Every record must come back unchanged, apart from the pictures, which are dropped.
Start of Block
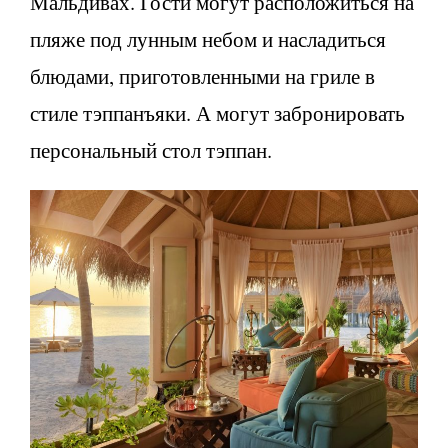
Мальдивах. Гости могут расположиться на
пляже под лунным небом и насладиться
блюдами, приготовленными на гриле в
стиле тэппанъяки. А могут забронировать
персональный стол тэппан.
End of Block
▸ **WRITTEN RESPONSE**
Мальдивах. Гости могут расположиться на
пляже под лунным небом и насладиться
блюдами, приготовленными на гриле в
стиле тэппанъяки. А могут забронировать
персональный стол тэппан.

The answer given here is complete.